[Opening DATASET ENTRIES section]

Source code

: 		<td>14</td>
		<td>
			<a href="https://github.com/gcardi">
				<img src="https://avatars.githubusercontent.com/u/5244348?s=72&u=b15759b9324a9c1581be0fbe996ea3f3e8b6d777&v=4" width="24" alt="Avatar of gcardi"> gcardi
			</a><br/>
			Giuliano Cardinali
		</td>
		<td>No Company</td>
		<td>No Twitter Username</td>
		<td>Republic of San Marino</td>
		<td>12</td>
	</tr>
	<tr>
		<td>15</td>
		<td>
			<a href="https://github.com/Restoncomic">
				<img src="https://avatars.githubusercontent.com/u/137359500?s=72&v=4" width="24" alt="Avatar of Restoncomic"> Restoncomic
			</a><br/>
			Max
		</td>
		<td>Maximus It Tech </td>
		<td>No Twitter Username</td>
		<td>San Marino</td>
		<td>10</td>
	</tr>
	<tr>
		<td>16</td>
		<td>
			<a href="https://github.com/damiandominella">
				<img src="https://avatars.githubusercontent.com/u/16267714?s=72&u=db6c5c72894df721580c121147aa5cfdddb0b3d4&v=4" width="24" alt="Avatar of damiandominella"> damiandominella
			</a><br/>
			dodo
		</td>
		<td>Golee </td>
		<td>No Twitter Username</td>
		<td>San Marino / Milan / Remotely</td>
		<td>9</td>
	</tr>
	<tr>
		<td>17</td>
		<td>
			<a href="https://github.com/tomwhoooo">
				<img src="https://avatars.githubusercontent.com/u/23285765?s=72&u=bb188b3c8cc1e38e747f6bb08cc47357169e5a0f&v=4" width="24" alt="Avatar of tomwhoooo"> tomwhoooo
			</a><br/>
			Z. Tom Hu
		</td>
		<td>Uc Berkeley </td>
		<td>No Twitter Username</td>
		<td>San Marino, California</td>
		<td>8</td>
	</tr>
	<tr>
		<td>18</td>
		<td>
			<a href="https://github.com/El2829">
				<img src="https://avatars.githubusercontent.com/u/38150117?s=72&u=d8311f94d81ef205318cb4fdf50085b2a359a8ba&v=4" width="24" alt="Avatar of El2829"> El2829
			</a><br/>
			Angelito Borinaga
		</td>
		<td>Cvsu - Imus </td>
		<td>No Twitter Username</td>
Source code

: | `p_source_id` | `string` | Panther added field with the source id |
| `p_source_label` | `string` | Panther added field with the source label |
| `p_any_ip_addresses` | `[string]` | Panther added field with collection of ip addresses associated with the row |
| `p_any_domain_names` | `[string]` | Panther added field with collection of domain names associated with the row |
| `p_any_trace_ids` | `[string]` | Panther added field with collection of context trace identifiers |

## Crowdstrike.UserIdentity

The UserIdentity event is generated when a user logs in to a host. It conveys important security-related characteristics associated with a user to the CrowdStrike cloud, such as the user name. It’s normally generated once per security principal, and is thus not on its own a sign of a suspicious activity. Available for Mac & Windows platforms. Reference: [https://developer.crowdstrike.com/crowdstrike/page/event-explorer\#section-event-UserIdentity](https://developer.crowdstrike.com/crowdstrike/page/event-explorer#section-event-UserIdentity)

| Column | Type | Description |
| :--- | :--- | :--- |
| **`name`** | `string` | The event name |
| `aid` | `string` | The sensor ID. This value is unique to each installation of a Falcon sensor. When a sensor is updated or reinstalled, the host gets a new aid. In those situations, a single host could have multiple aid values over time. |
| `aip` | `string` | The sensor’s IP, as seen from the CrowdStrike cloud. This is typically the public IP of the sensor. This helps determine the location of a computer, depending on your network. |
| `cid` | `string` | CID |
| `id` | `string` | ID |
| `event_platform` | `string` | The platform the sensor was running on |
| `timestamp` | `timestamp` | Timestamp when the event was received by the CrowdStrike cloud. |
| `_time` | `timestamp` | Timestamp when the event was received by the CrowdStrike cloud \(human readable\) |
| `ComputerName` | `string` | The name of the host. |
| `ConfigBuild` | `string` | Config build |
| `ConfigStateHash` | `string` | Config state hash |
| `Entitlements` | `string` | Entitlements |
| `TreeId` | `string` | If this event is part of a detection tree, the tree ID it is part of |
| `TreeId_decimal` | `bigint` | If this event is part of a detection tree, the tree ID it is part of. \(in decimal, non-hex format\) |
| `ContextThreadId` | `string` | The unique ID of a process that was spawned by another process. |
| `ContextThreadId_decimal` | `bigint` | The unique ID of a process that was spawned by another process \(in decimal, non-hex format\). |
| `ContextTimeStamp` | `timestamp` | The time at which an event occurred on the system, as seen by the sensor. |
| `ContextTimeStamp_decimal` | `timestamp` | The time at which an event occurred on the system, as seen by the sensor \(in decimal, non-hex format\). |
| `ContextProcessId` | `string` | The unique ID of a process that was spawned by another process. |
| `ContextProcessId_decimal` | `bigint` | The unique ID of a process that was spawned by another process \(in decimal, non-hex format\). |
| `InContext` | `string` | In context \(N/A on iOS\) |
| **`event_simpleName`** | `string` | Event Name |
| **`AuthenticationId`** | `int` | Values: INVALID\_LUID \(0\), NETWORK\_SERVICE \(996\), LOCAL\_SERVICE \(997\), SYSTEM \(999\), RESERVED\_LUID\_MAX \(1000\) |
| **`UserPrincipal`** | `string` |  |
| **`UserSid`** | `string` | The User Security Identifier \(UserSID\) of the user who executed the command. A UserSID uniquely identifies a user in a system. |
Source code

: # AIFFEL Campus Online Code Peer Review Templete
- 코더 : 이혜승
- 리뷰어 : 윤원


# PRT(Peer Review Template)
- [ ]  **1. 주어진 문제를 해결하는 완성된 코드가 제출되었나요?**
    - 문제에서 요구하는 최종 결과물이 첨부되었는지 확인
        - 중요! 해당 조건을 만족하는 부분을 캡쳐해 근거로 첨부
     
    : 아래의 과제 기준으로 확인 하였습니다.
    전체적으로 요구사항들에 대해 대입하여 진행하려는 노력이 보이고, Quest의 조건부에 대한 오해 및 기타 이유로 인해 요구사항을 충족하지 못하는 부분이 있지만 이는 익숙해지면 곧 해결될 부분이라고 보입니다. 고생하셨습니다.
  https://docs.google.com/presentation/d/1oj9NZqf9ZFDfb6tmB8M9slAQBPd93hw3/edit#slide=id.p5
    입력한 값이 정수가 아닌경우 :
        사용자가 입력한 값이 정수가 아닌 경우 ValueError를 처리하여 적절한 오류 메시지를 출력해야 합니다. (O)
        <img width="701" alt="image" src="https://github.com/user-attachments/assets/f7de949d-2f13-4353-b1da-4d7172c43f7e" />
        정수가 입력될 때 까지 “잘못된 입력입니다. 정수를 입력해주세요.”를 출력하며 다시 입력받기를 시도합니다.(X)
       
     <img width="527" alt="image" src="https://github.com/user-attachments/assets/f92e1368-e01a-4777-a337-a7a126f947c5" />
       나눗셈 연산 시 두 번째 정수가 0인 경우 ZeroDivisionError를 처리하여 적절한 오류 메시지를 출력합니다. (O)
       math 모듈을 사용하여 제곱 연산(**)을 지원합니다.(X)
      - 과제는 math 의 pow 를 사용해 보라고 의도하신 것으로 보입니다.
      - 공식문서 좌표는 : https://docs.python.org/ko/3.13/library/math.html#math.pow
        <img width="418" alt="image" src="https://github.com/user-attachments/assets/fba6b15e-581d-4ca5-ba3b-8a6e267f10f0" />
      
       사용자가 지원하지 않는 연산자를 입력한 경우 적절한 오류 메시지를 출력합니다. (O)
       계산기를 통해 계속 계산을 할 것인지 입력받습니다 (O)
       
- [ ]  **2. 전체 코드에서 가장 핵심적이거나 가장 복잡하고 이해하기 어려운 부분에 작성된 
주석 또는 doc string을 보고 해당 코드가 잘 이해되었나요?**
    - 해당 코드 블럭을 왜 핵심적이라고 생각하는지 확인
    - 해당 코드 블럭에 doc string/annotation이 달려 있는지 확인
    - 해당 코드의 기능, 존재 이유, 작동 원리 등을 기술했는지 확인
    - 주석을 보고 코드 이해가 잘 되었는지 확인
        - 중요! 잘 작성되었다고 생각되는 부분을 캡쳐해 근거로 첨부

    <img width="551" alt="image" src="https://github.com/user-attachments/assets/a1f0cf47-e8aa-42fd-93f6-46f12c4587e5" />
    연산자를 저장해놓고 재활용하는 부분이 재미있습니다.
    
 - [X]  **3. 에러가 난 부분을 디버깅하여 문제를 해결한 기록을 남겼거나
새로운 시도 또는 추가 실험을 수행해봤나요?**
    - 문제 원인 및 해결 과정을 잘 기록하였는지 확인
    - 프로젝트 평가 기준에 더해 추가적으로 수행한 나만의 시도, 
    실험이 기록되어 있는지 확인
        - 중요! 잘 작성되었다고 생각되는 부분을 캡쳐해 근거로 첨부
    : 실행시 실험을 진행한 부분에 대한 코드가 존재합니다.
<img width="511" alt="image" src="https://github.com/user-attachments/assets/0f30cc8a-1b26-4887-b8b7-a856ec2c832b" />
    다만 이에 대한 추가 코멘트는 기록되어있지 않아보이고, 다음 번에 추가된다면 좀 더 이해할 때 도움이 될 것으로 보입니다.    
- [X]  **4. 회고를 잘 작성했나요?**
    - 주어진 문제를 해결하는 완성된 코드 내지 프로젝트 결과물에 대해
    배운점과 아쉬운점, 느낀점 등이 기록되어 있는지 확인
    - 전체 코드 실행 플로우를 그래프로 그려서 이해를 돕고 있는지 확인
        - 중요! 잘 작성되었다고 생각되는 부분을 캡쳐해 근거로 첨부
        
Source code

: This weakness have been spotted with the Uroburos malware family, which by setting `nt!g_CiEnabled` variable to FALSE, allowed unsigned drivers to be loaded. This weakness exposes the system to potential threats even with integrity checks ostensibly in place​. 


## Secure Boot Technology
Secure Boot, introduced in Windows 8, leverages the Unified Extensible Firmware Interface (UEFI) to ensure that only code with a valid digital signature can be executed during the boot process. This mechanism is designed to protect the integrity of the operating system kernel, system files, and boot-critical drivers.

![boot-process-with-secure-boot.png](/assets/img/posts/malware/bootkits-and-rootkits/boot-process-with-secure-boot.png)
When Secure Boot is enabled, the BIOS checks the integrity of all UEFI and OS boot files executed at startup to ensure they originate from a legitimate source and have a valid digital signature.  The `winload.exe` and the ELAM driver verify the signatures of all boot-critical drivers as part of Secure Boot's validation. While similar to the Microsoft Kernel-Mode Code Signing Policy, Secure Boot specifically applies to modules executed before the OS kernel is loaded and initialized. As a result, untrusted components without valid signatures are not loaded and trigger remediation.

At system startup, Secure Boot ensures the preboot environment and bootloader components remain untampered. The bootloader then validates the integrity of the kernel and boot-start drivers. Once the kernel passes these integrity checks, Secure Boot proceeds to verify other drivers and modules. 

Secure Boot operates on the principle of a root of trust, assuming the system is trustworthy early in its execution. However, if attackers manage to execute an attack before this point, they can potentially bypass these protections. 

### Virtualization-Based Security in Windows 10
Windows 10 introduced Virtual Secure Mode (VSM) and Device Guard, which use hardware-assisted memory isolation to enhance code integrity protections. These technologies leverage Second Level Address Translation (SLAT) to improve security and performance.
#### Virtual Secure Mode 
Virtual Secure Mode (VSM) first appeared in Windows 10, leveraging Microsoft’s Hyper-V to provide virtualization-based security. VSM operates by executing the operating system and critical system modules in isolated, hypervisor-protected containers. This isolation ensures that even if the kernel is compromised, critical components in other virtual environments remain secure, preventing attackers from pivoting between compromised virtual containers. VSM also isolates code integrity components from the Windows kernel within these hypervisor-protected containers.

[Closing DATASET ENTRIES section]

WHAT TO DO:
Turn everything from the line containing "### Virtualization-Based Security" down to the line containing "#### Virtual Secure Mode" into a numbered list, skipping any blank lines.

RESPONSE AREA:
1. ### Virtualization-Based Security in Windows 10
2. Windows 10 introduced Virtual Secure Mode (VSM) and Device Guard, which use hardware-assisted memory isolation to enhance code integrity protections. These technologies leverage Second Level Address Translation (SLAT) to improve security and performance.
3. #### Virtual Secure Mode 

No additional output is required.